» MATERIAL SHOWN

'''

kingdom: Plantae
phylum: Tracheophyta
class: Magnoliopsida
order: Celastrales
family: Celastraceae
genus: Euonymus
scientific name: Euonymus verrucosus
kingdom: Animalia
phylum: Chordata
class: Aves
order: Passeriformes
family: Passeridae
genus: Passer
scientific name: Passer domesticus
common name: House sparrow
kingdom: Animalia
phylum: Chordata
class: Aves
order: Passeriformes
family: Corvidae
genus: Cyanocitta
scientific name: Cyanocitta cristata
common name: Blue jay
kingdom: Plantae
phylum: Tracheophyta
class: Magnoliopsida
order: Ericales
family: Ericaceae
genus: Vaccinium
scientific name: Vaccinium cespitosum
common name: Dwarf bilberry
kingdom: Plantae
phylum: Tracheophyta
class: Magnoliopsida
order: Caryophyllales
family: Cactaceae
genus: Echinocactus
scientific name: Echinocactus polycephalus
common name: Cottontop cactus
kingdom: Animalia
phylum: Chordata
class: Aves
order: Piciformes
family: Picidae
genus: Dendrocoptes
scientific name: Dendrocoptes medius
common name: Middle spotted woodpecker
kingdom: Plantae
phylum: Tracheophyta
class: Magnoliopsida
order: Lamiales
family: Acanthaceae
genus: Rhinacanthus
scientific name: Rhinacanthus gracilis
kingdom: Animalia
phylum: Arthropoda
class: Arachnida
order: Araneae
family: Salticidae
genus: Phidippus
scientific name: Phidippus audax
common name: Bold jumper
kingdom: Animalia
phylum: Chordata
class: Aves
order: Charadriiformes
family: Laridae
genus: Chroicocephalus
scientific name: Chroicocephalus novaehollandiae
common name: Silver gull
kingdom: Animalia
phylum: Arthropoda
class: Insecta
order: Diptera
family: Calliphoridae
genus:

'''

» GIVEN PROBLEM
Please turn everything from the line containing "order: Lamiales" down to the last line above into a Markdown table with the columns Number and Line, numbering each row and leaving out blank lines.

» CORRECT OUTPUT
| Number | Line |
|---|---|
| 1 | order: Lamiales |
| 2 | family: Acanthaceae |
| 3 | genus: Rhinacanthus |
| 4 | scientific name: Rhinacanthus gracilis |
| 5 | kingdom: Animalia |
| 6 | phylum: Arthropoda |
| 7 | class: Arachnida |
| 8 | order: Araneae |
| 9 | family: Salticidae |
| 10 | genus: Phidippus |
| 11 | scientific name: Phidippus audax |
| 12 | common name: Bold jumper |
| 13 | kingdom: Animalia |
| 14 | phylum: Chordata |
| 15 | class: Aves |
| 16 | order: Charadriiformes |
| 17 | family: Laridae |
| 18 | genus: Chroicocephalus |
| 19 | scientific name: Chroicocephalus novaehollandiae |
| 20 | common name: Silver gull |
| 21 | kingdom: Animalia |
| 22 | phylum: Arthropoda |
| 23 | class: Insecta |
| 24 | order: Diptera |
| 25 | family: Calliphoridae |
| 26 | genus: |